* PASSAGE SHOWN

In addition to the studies described above, substrates with different ring sizes, benzamide substitution patterns, substitutions on the bicyclic core, and heterocyclic substrates were examined (Fig. 4). With modifications to dihydronaphthalene-derived substrate 5a, we found that both 3,5- and 4-position substitution patterns of strongly electron-withdrawing groups on the benzamide were well tolerated (Fig. 4, Entries 6 and 7). Good yields and high enantioselectivities were maintained with benzosuberene- and indene-derived substrates, allowing access to a variety of ring sizes (Fig. 4, Entries 3 and 4). Neither electron-withdrawing nor electron-donating groups present on the fused benzene ring resulted in diminished enantioselectivity, (Fig. 4, Entries 8 and 10). Fluorination of chromanone-derived heterocyclic substrates 9a and 14a proceeded with good yield and high enantioselectivity (96% ee and 97% ee, respectively).

Fig. 4.

Scope of amide DG substrates. a, reaction run at room temperature; b, product isolated with cyclized by-product in 10:1 ratio; c, reaction run for 36 h; d, all stereochemistry defined in analogy to compound 14b (see SI Appendix for crystallography details).

In addition to amides, 2-hydroxyphenyl was found to be a suitable DG to promote enantioselective fluorination of a variety of alkenes under similar reaction conditions (Fig. 5). We had recently seen phenol act as a competent hydrogen-bond donor in enantioselective fluorinative dearomatization reactions (36). In the examples shown here we observe that increased substitution on the alkene changes the chemoselectivity, and fluorination on the alkene is seen exclusively rather than fluorination of the phenol, as in our previous studies. Both β-phenolic tertiary and quaternary fluorides with alkyl, aryl, or heteroaryl substituents were obtained with good to high enantioselectivity. Further, fluorinated piperidine product 19b can be obtained in moderate yield and enantioselectivity—a facile synthesis of a fluorinated scaffold that has been previously shown to be a privileged core of various biologically active compounds (37). In agreement with previous results, conversion was severely diminished (<10%) when the phenol group was methylated, presumably due to the inability of the methyl ether moiety to effectively participate in hydrogen bonding with the catalysts. We anticipate that the enantioselective construction of both β-amino and β-aryl sp³-C-F bonds will be valuable in drug discovery (38).

Fig. 5.

2-Hydroxyphenyl DG effective for various alkenes. a, Selectfluor (1.35 eq), Na₂CO₃ (1.45 eq), (R)-STRIP (0.1 eq), tol, rt, 18 h; b, reaction run for 36 h; c, catalyst A (39) used instead of (R)-STRIP.

* DATA SECTION
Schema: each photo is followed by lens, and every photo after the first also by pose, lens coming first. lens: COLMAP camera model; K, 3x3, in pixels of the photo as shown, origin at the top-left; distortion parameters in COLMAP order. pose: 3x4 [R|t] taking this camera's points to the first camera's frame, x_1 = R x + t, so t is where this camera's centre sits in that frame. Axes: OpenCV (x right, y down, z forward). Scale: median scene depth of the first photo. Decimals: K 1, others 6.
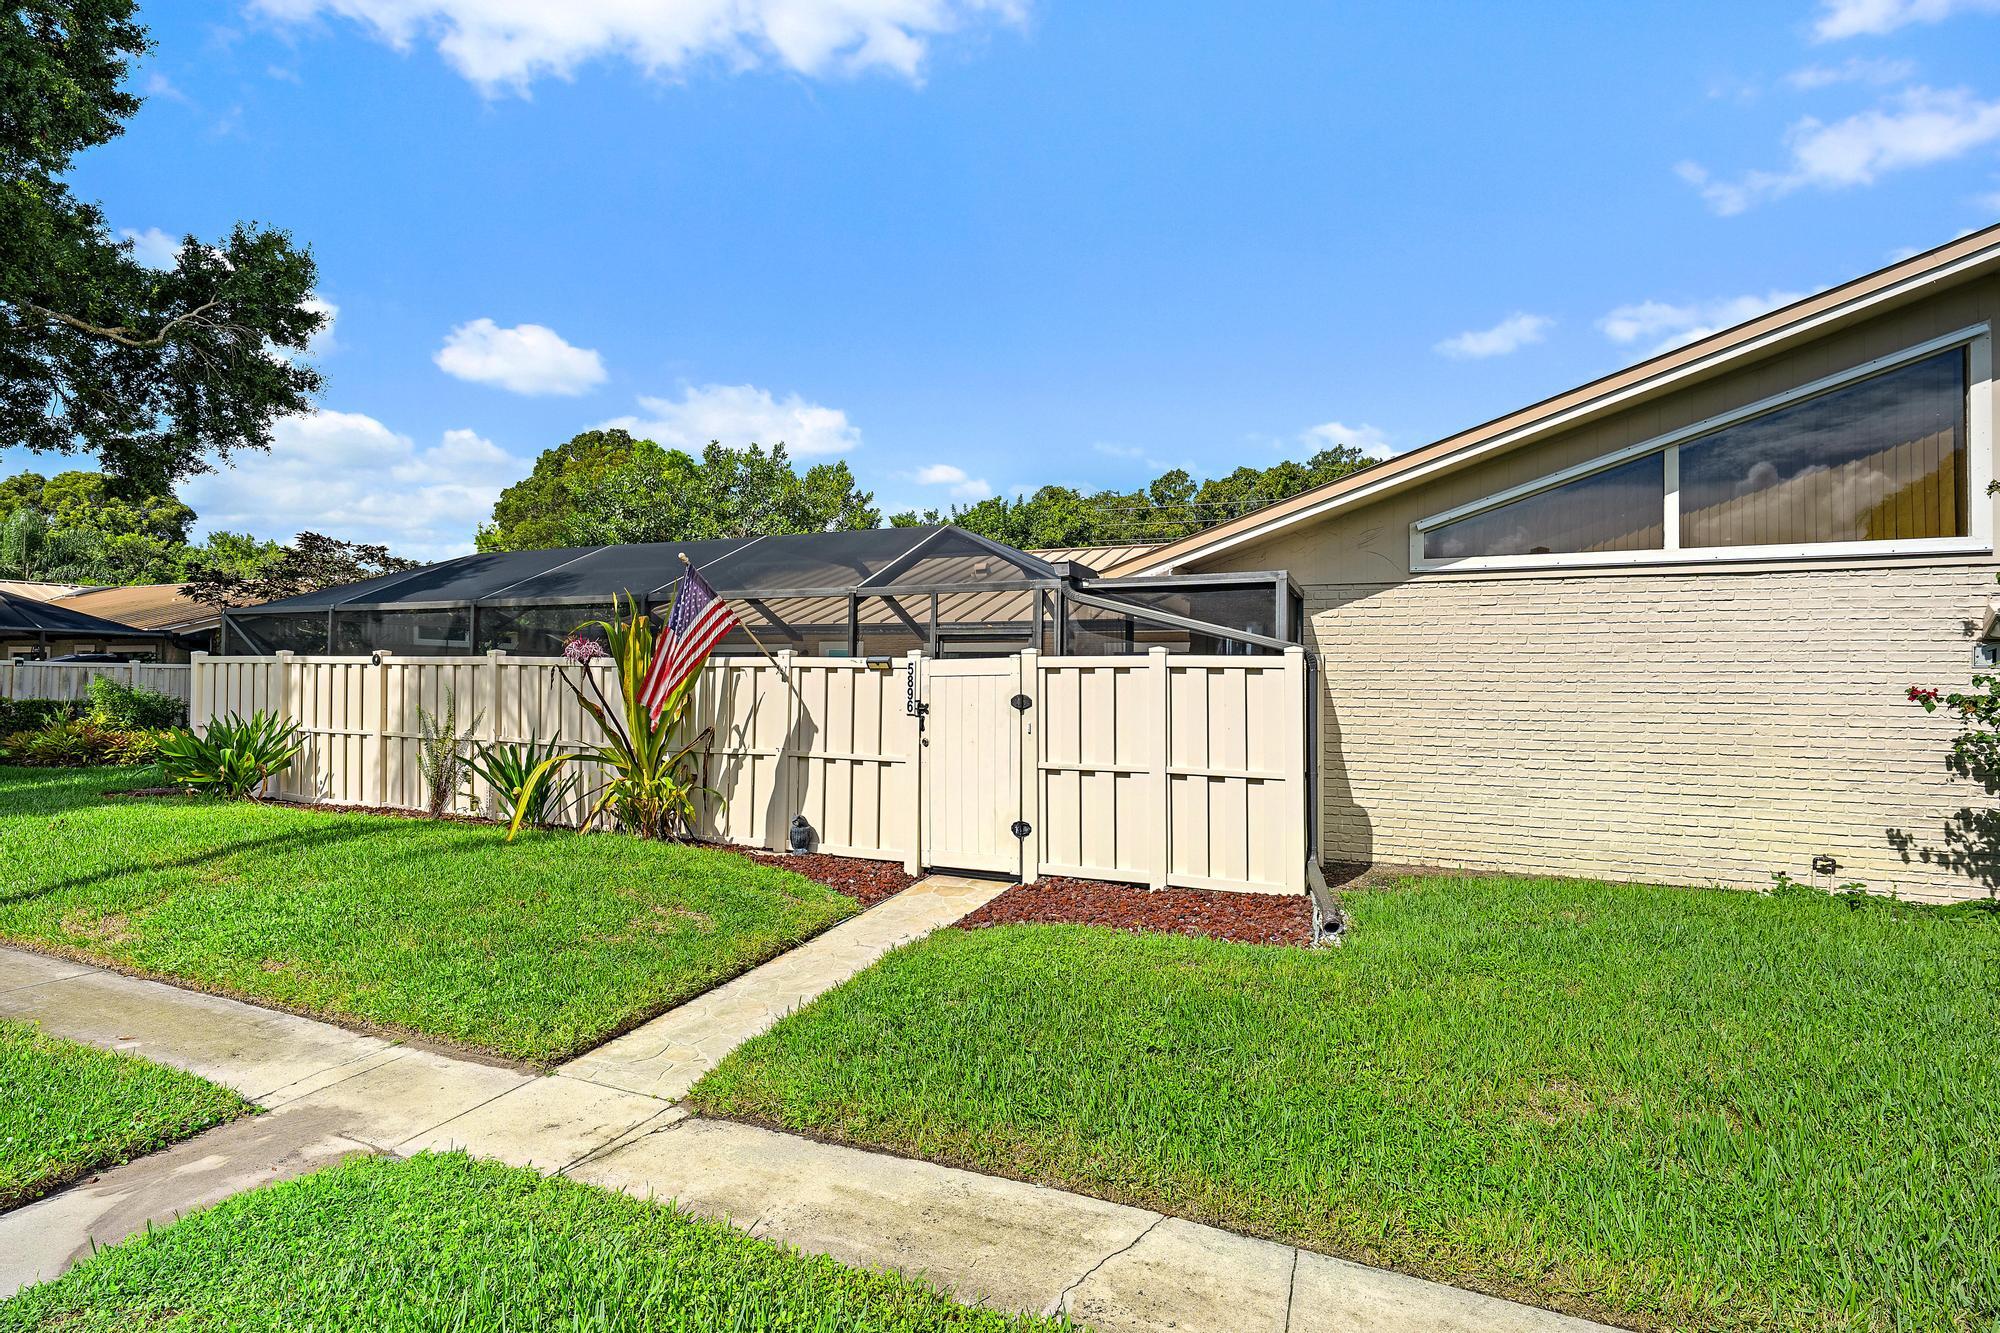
lens RADIAL K [[931.2, 0, 997.0], [0, 931.2, 670.0], [0, 0, 1]] dist [-0.004438, 0.000673]
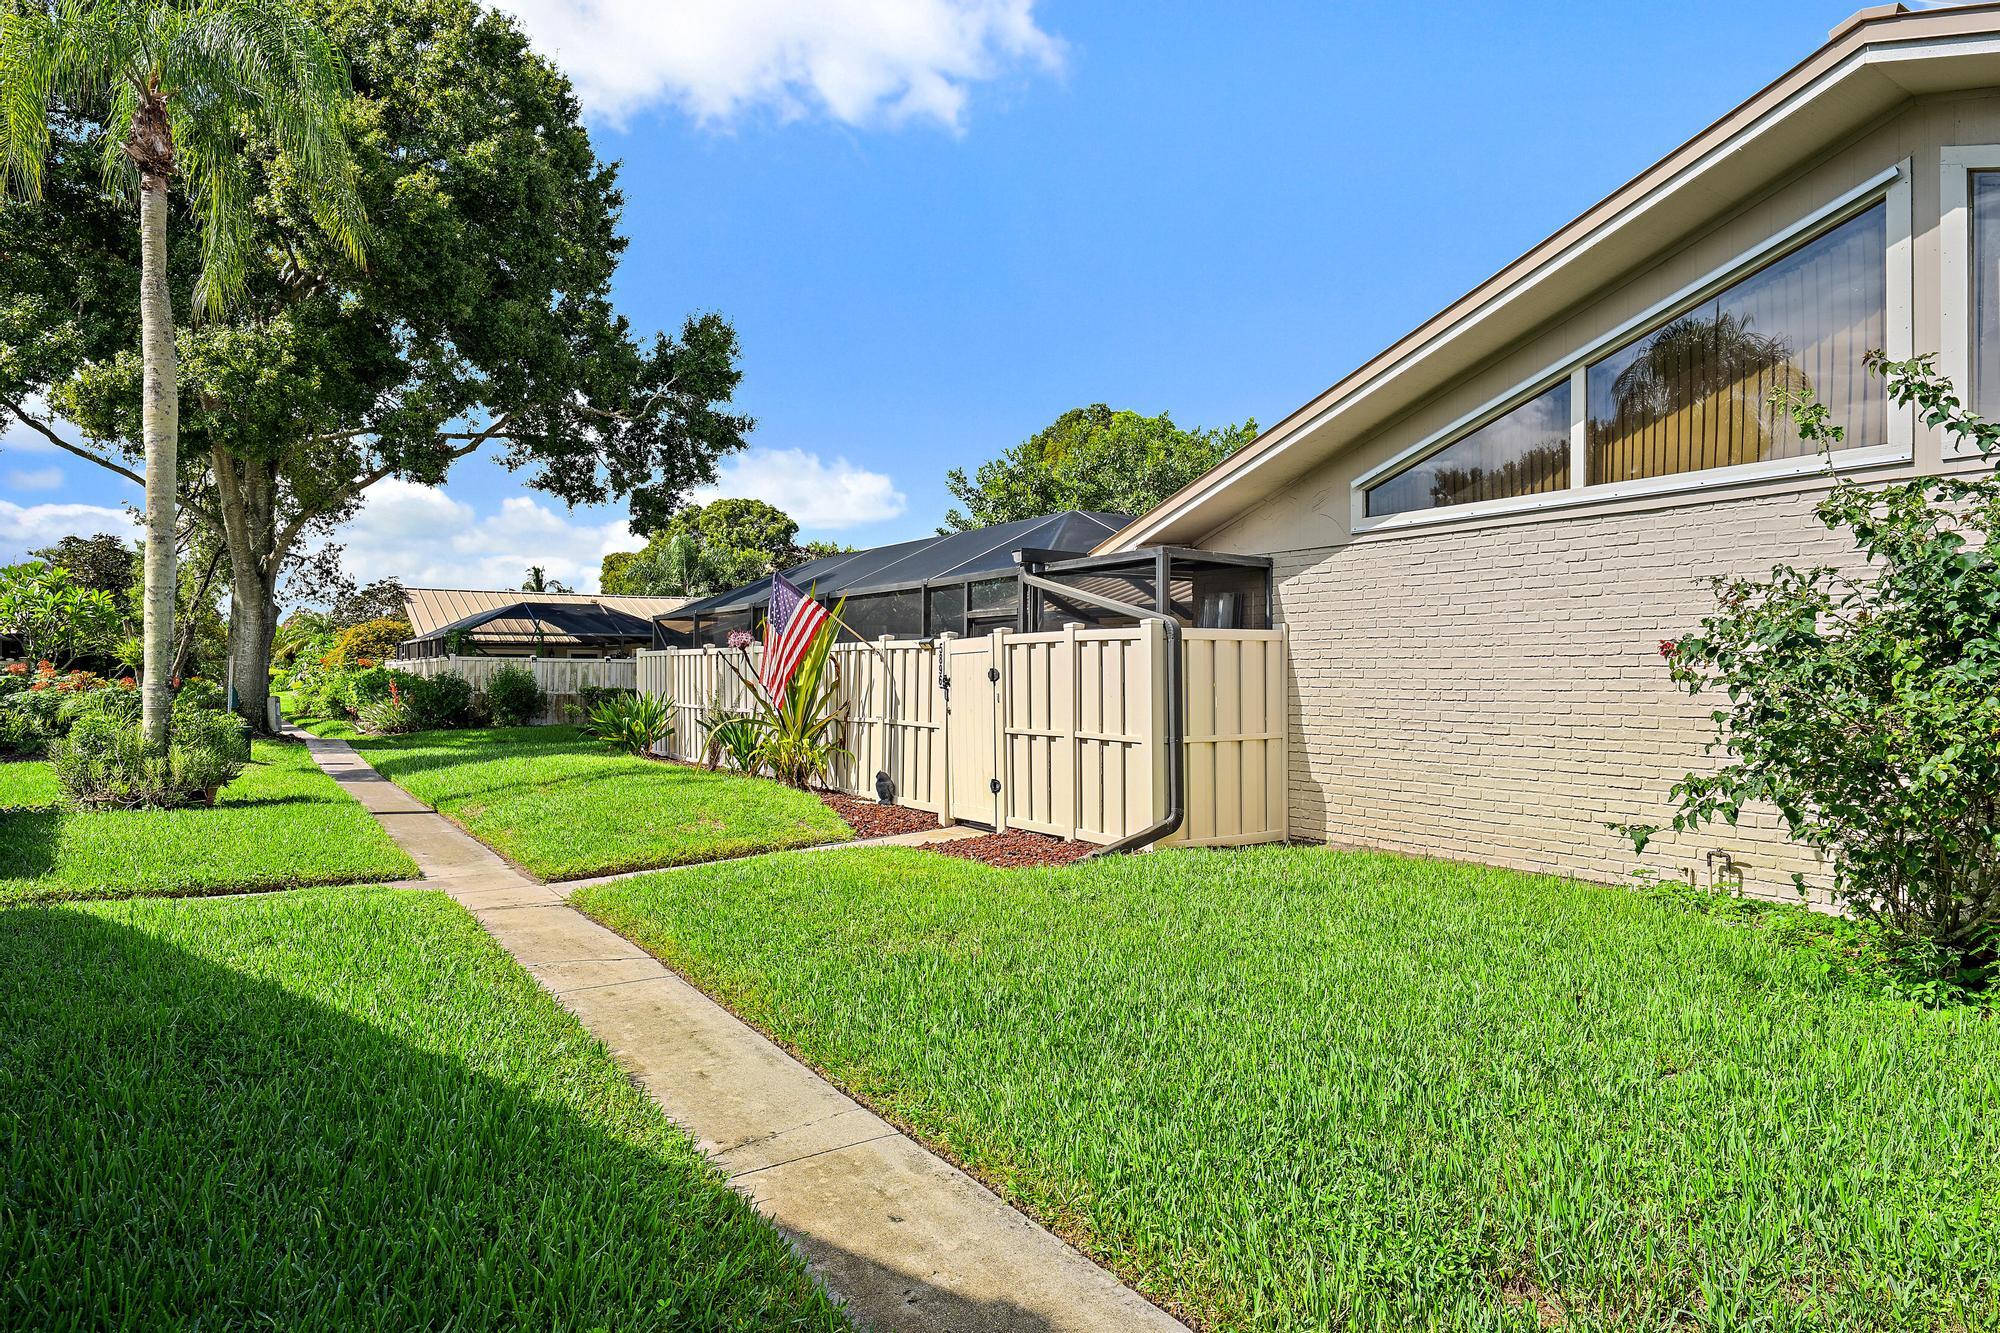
lens RADIAL K [[1151.0, 0, 1003.0], [0, 1151.0, 670.9], [0, 0, 1]] dist [-0.021551, -0.000042]
pose [[0.832846, -0.012907, -0.553354, 0.787011], [0.019659, 0.999787, 0.006269, 0.019856], [0.553156, -0.016099, 0.832922, -0.160669]]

* QUESTIONS TO ANSWER
1. Answer from the fluorination passage:
(a) What enantioselectivities were reported for the fluorination of substrates 9a and 14a?
(b) How far did conversion drop when the phenol group was methylated?
(c) According to the Fig. 5 caption, what was used in place of (R)-STRIP under note c?
2. Decide whether each statement agrees with the fluorination passage. Answer yes or no and quote the words that settle it.
(a) Electron-donating groups on the fused benzene ring lowered enantioselectivity.
(b) With the 2-hydroxyphenyl directing group, only the alkene was fluorinated, not the phenol.
(c) The fluorinated piperidine product 19b was obtained in high yield.
3. Extend the fluorination passage with a paragraph that continues from its final sentence.

* ANSWERS PER TASK
1.
(a) 96% ee for 9a and 97% ee for 14a.
(b) It fell below 10%.
(c) Catalyst A.

2.
(a) No: "Neither electron-withdrawing nor electron-donating groups present on the fused benzene ring resulted in diminished enantioselectivity"
(b) Yes: "fluorination on the alkene is seen exclusively rather than fluorination of the phenol"
(c) No: "fluorinated piperidine product 19b can be obtained in moderate yield and enantioselectivity"

3.
Our previously reported electrophilic bromination reagent 22 (19) could be used to further functionalize the product from the title reaction via bromocyclization. This reaction shows the capability of chiral anion phase-transfer catalysis to operate sequentially in one pot to facilitate orthogonal reactions through the use of reagents with differing reactivity. Although Selectfluor did not further react with fluorination product 8b, it was found that bromocyclization of 8b took place in the presence of reagent 22 under phase-transfer conditions. With phase-transfer bromination verified stepwise, 8a was subjected to the standard fluorination conditions for 18 h (“F⁺”), followed by addition of 22 (“Br⁺”) and base. (This was operationally simple: The cap to the vial was opened and 22 was added without exclusion of air.) Gratifyingly, indeno-1,3-oxazine 20 formed in good yield and high diastereo- and enantioselectivity with the creation of two adjacent stereocenters and two carbon–halogen bonds. Heterocyclic substrate 14a also underwent fluorination with high selectivity, providing highly functionalized tricyclic product 21 (Fig. 6).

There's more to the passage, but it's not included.